*Data entries*
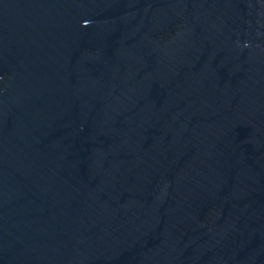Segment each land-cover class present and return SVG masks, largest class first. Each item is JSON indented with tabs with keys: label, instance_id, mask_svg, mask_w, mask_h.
<instances>
[{
	"label": "water",
	"instance_id": "water-1",
	"mask_svg": "<svg viewBox=\"0 0 264 264\" xmlns=\"http://www.w3.org/2000/svg\"><path fill=\"white\" fill-rule=\"evenodd\" d=\"M0 264H264V0H0Z\"/></svg>",
	"mask_w": 264,
	"mask_h": 264
}]
</instances>
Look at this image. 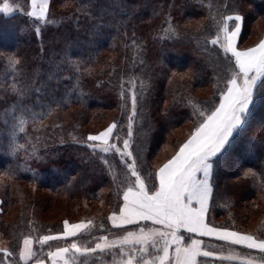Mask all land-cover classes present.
<instances>
[{
  "label": "trees",
  "instance_id": "trees-1",
  "mask_svg": "<svg viewBox=\"0 0 264 264\" xmlns=\"http://www.w3.org/2000/svg\"><path fill=\"white\" fill-rule=\"evenodd\" d=\"M17 1V11L0 13V249L13 252L9 261L23 264L18 253L24 235L35 239L63 232L69 215L50 220L44 215L55 197L87 202L89 210L68 221H92L95 227L90 234L50 241L43 251L34 243L45 260L48 251L72 240L91 247L94 237L112 240L125 230L157 227L148 221L125 228L109 223L123 202L127 170L117 153L93 152L86 138L116 122L110 142L122 148L131 115L128 80L137 78V93L144 81L130 143L141 175L155 174L199 123L189 99L207 111L220 102L228 64L222 50L210 43L216 31L211 17L241 15L238 48L247 49L264 35L258 26L264 21V0H50V18L58 23L42 27L40 35L26 15L27 0ZM169 17L174 33L162 30L169 27ZM10 56L21 61L15 72ZM13 83L25 90L22 100L12 94ZM20 119L27 121L23 132ZM230 144L214 158L207 222L264 239V89L250 106L243 134ZM13 145L23 146L17 156L11 155ZM250 169L255 177L245 175ZM39 190L53 196L48 201ZM205 245L217 253L231 248L259 255L221 240L205 239ZM85 259L111 264V257L102 254L79 257L77 264Z\"/></svg>",
  "mask_w": 264,
  "mask_h": 264
},
{
  "label": "snow or ice",
  "instance_id": "snow-or-ice-1",
  "mask_svg": "<svg viewBox=\"0 0 264 264\" xmlns=\"http://www.w3.org/2000/svg\"><path fill=\"white\" fill-rule=\"evenodd\" d=\"M30 7L31 10L26 15L36 22L37 35H40L42 27L57 25V20L50 18V0H30ZM212 7L209 3V10ZM17 10L8 0H4L0 6V13L5 15H11ZM211 19L215 21L216 31L210 43L222 50L228 64L225 87L220 92L221 102L211 111H207L189 99L193 114L200 118L199 123L190 138L167 163L155 174L149 172L142 176L136 157L131 151L132 124L137 116V96H142L146 87L144 81H141V92L137 93V78L128 80L131 85V115L128 116L129 131L127 138L123 140L122 148L110 142L117 128L116 122L110 124L103 132L88 135L86 138L87 142H92L87 143V147L93 152L99 149L103 153H117L127 170L122 182L123 205L118 212H113L108 217L112 226L125 228L126 225L151 221L153 225L160 227L125 230L124 234L112 240L106 235L94 237L95 243L91 247L87 243L81 244L72 240L66 246H58L54 251L46 253L51 264H77L79 257L90 258L97 254L110 256L111 264H207L199 259L201 257L219 261H239L240 264H264V239H258L254 234L213 227L206 219L213 196L214 158H219L220 154L226 151V146H231L230 141L243 134L250 106L253 105L257 92L264 89V40L254 47L241 50L238 48V38L244 18L239 14L225 13L221 14L219 19L216 16ZM166 23L169 27L162 30L174 33L170 17ZM131 46L137 47L135 40ZM69 63L75 62L69 59ZM20 64L18 58L9 57V66L13 72L18 70ZM11 92L19 100L25 95V90L17 87L16 83L12 84ZM120 94L123 97V88ZM26 123L24 119L19 120L20 132L25 131ZM114 139L119 140L120 137L117 135ZM22 147L13 145L11 155L17 156ZM101 159L108 164L106 159ZM109 171H113L111 167ZM245 175L255 177L257 173L250 169ZM11 178H14V175ZM115 178L113 173V179ZM261 187L264 189V181L261 182ZM119 194L121 193L118 192ZM93 227L95 225L92 221L77 224L65 221L64 230L59 235H43L35 239L31 235H24L18 261H23V264H29V261H33V264H45L44 258L34 250V243L43 251L44 245L50 241L68 240L69 237L90 234ZM182 229L200 237H215L228 245H241L246 249L258 250L259 256L248 254L242 257L231 248L228 249V254L223 251L217 253L201 239H191L189 243H185ZM0 254V264H18L17 261L8 260L13 257L12 251L0 249ZM80 264H88V260L85 259Z\"/></svg>",
  "mask_w": 264,
  "mask_h": 264
},
{
  "label": "rangeland",
  "instance_id": "rangeland-1",
  "mask_svg": "<svg viewBox=\"0 0 264 264\" xmlns=\"http://www.w3.org/2000/svg\"><path fill=\"white\" fill-rule=\"evenodd\" d=\"M27 6H28V9H27V12L31 10V7H30V0H27ZM4 3V0H0V6H2ZM8 3H10L13 7H15L17 4H19V2L17 0H8ZM264 19V18H263ZM261 20V21H260ZM260 23L258 26H262L260 28L264 29V21H262V18L260 19ZM256 28V27H254ZM254 39H252L253 41ZM261 40H264V35L262 36V38L256 42L255 44H253L252 46L250 47H254L256 46ZM247 44V43H246ZM249 47V48H250ZM241 49V48H240ZM243 50V49H241ZM220 102H221V99H220ZM219 102V103H220ZM219 105V104H218ZM109 126V125H108ZM107 126V127H108ZM106 127V128H107ZM105 128V129H106ZM105 129H103L102 131L100 132H103ZM115 131V130H114ZM99 132V133H100ZM114 133V132H113ZM98 134V133H96ZM177 134V132H176ZM91 135H95V134H91ZM89 143H92V142H89ZM96 143H99V142H96ZM159 161H161V158L159 159ZM165 164V163H164ZM38 194L42 195L45 197L46 200L49 201V199H51V197L53 196L52 194H50L49 192H45V191H41L39 190ZM47 205H49V208L47 209L48 211L46 213H44L45 215V218L46 219H56V218H60V217H63L64 215H69L68 218H65V221L69 222L68 220H71V219H78L79 217H81L82 215V212L84 214V211L87 212L89 209H88V205H87V202H77L75 200H69V199H66L65 197L64 198H58V197H55L54 200H51V202L47 203ZM86 210H85V209ZM76 222H84V221H76ZM86 222V221H85ZM62 233V232H61ZM61 233H57V234H54V235H59ZM117 238V237H116ZM115 238V239H116ZM0 244H4V242L0 239ZM22 247V246H21ZM236 253H239L242 257L243 256H246L250 253H244V252H236ZM224 254H228V251H226ZM251 255H254V256H259L257 255L256 253L255 254H251ZM206 261L207 264H212L208 261V259H203L202 262ZM224 264H240L239 261H225Z\"/></svg>",
  "mask_w": 264,
  "mask_h": 264
},
{
  "label": "crops",
  "instance_id": "crops-1",
  "mask_svg": "<svg viewBox=\"0 0 264 264\" xmlns=\"http://www.w3.org/2000/svg\"><path fill=\"white\" fill-rule=\"evenodd\" d=\"M167 163V162H166ZM163 166V165H162ZM161 166V167H162ZM158 182V181H157ZM158 185V184H157ZM211 202V201H210ZM122 205H123V202H122V204H121V207H122ZM209 206H210V203H209ZM116 212H118V211H116ZM112 215V213L109 215V216H111ZM207 219V218H206ZM141 222H143V221H141ZM144 222H147V221H144ZM148 222H151V221H148ZM69 224H77V223H81V222H68ZM86 223V222H85ZM109 223L112 225V222L109 220ZM152 223V222H151ZM126 226H128V225H126ZM157 227H160L159 225H157ZM213 227H216V226H213ZM228 229V228H227ZM64 230V229H63ZM183 230V229H182ZM228 230H230V231H236V230H232V229H228ZM184 231V230H183ZM186 232V231H185ZM238 232H240V231H238ZM188 233V232H187ZM240 233H243V234H248V233H244V232H240ZM189 234H192V235H194L193 237H190L189 239L188 238H186V235L185 234H183V236H184V238H185V240H184V242L185 243H189L190 242V240L191 239H201V240H203L204 242H205V239H212V240H218V239H216L215 237H200V236H198L197 234H194V233H189ZM259 239V238H258ZM253 250H255V249H253ZM255 251H257L258 252V250H255ZM201 258H203V257H201ZM201 258H199L200 260H201ZM206 259H208V260H214V259H211V258H206ZM45 260V259H44ZM45 264H51V262H50V260L48 259V260H45Z\"/></svg>",
  "mask_w": 264,
  "mask_h": 264
}]
</instances>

*Given instruction*
Return each line of the records above that contains the string "snow". Case counts.

*Answer to the problem*
  "label": "snow or ice",
  "instance_id": "snow-or-ice-1",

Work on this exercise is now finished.